À ce moment-là, je suis devenu passager de moi-même.
Ses mots d’encouragements nous ont galvanisé. Il a proposé d’ouvrir le chemin et nous a mis au défi d’y aller un pas à la fois. Quand il est allé jusqu’à offrir que Sheldon et lui se partagent une partie du stock de mon sac, l’orgueil a terminé de me réanimer. C’est fort le cerveau humain. Je n’ai demandé qu’une seule chose : être au milieu. C’est la meilleure position en randonnée, tu es à la fois tiré par celui d’en avant et poussé par celui qui ferme le rang. Dans cette configuration, on s’est remis en marche. Non sans difficulté. Puis, quelque chose d’étrange s’est produit. L’impression que j’allais m’évanouir s’est complètement dissipée pour faire place à l’instinct de survie. J’ai senti la transformation, comme si c’était mon corps qui avait décidé qu’on allait, lui et moi, se rendre jusqu’au bout. À ce moment-là, je suis devenu passager de moi-même.

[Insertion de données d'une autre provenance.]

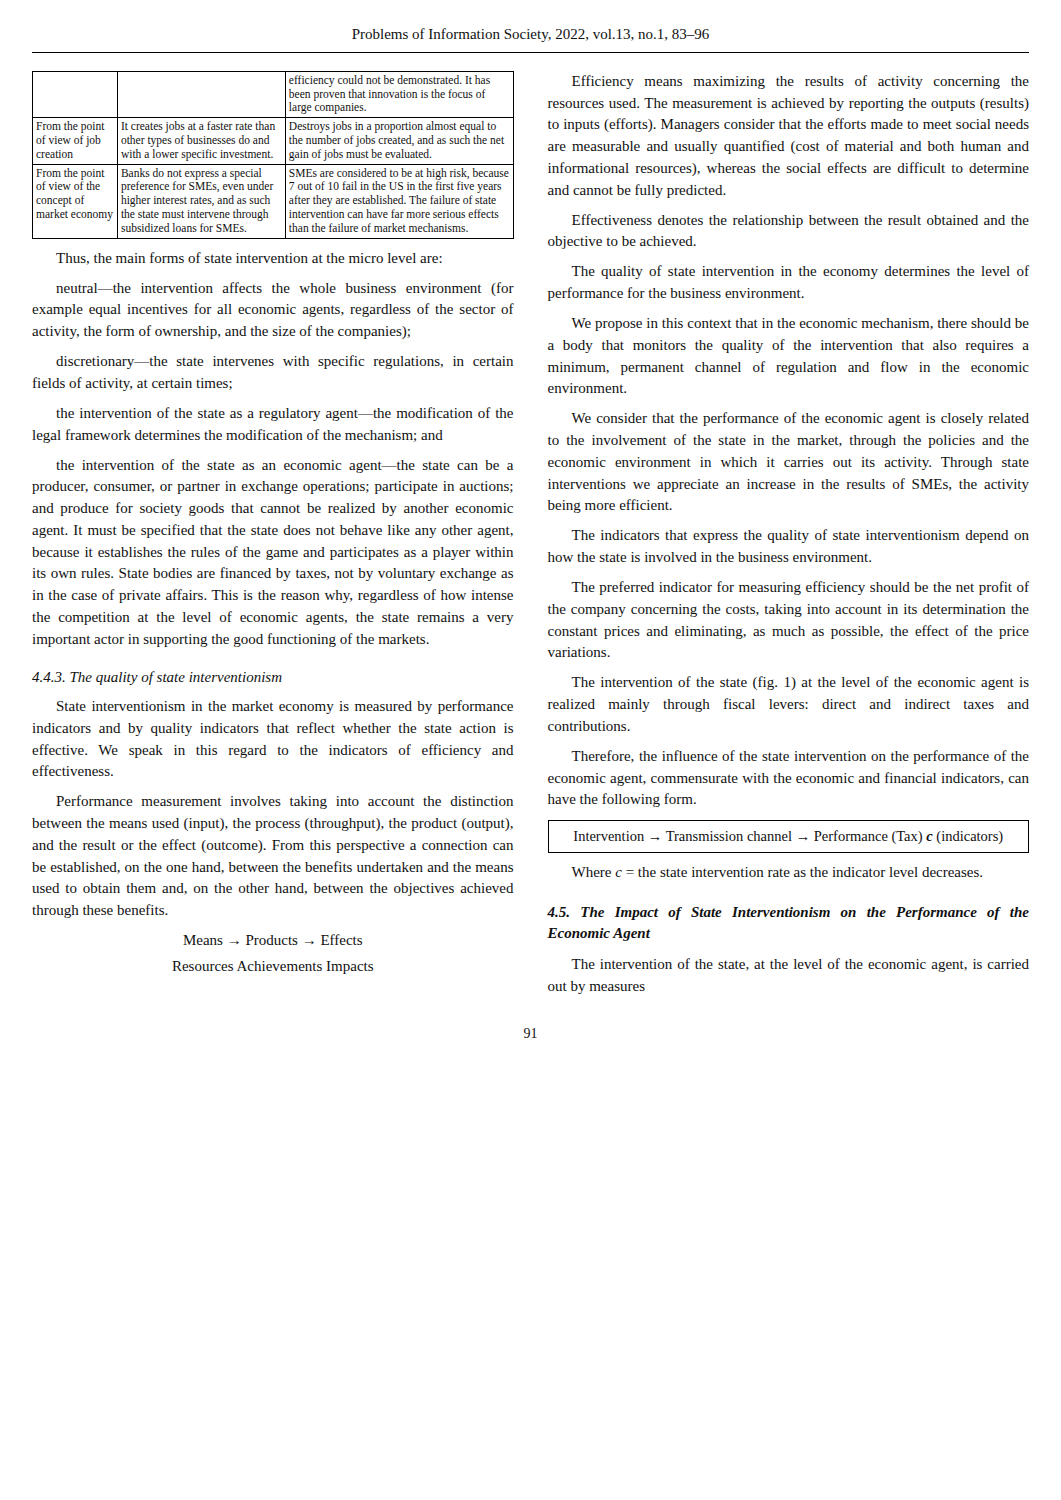Problems of Information Society, 2022, vol.13, no.1, 83–96
| | | efficiency could not be demonstrated. It has been proven that innovation is the focus of large companies. |
| From the point of view of job creation | It creates jobs at a faster rate than other types of businesses do and with a lower specific investment. | Destroys jobs in a proportion almost equal to the number of jobs created, and as such the net gain of jobs must be evaluated. |
| From the point of view of the concept of market economy | Banks do not express a special preference for SMEs, even under higher interest rates, and as such the state must intervene through subsidized loans for SMEs. | SMEs are considered to be at high risk, because 7 out of 10 fail in the US in the first five years after they are established. The failure of state intervention can have far more serious effects than the failure of market mechanisms. |
Thus, the main forms of state intervention at the micro level are:
neutral—the intervention affects the whole business environment (for example equal incentives for all economic agents, regardless of the sector of activity, the form of ownership, and the size of the companies);
discretionary—the state intervenes with specific regulations, in certain fields of activity, at certain times;
the intervention of the state as a regulatory agent—the modification of the legal framework determines the modification of the mechanism; and
the intervention of the state as an economic agent—the state can be a producer, consumer, or partner in exchange operations; participate in auctions; and produce for society goods that cannot be realized by another economic agent. It must be specified that the state does not behave like any other agent, because it establishes the rules of the game and participates as a player within its own rules. State bodies are financed by taxes, not by voluntary exchange as in the case of private affairs. This is the reason why, regardless of how intense the competition at the level of economic agents, the state remains a very important actor in supporting the good functioning of the markets.
4.4.3. The quality of state interventionism
State interventionism in the market economy is measured by performance indicators and by quality indicators that reflect whether the state action is effective. We speak in this regard to the indicators of efficiency and effectiveness.
Performance measurement involves taking into account the distinction between the means used (input), the process (throughput), the product (output), and the result or the effect (outcome). From this perspective a connection can be established, on the one hand, between the benefits undertaken and the means used to obtain them and, on the other hand, between the objectives achieved through these benefits.
Means → Products → Effects
Resources Achievements Impacts
Efficiency means maximizing the results of activity concerning the resources used. The measurement is achieved by reporting the outputs (results) to inputs (efforts). Managers consider that the efforts made to meet social needs are measurable and usually quantified (cost of material and both human and informational resources), whereas the social effects are difficult to determine and cannot be fully predicted.
Effectiveness denotes the relationship between the result obtained and the objective to be achieved.
The quality of state intervention in the economy determines the level of performance for the business environment.
We propose in this context that in the economic mechanism, there should be a body that monitors the quality of the intervention that also requires a minimum, permanent channel of regulation and flow in the economic environment.
We consider that the performance of the economic agent is closely related to the involvement of the state in the market, through the policies and the economic environment in which it carries out its activity. Through state interventions we appreciate an increase in the results of SMEs, the activity being more efficient.
The indicators that express the quality of state interventionism depend on how the state is involved in the business environment.
The preferred indicator for measuring efficiency should be the net profit of the company concerning the costs, taking into account in its determination the constant prices and eliminating, as much as possible, the effect of the price variations.
The intervention of the state (fig. 1) at the level of the economic agent is realized mainly through fiscal levers: direct and indirect taxes and contributions.
Therefore, the influence of the state intervention on the performance of the economic agent, commensurate with the economic and financial indicators, can have the following form.
Intervention → Transmission channel → Performance (Tax) c (indicators)
Where c = the state intervention rate as the indicator level decreases.
4.5. The Impact of State Interventionism on the Performance of the Economic Agent
The intervention of the state, at the level of the economic agent, is carried out by measures
91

En y repensant, c’est la portion du trajet dont je me souviens le moins bien. Comme un rêve. Ou un cauchemar. Comme quand on est tombé sur une épitaphe au sommet d’une nouvelle montagne. Ça ne s’invente pas. Quand ça fait une heure que tu marches dans le noir et que tu tombes sur un In memorium, tu restes bête en s’il-vous-plaît. C’est d’ailleurs le seul moment où Hans s’est fâché de toute la randonnée, quand Sheldon et moi l’avons rabroué alors qu’il voulait immortaliser en vidéo la pancarte arborant la photo d’un randonneur qui avait trouvé la mort où on se tenait. Il a repris la route sans nous attendre. Nous venions de toucher le fond. À ce moment-là, j’aurais donné tout ce que j’ai pour me retrouver les bras de ma blonde ou de ma mère. Jamais je n’avais trouvé ma vie aussi précieuse et privilégiée.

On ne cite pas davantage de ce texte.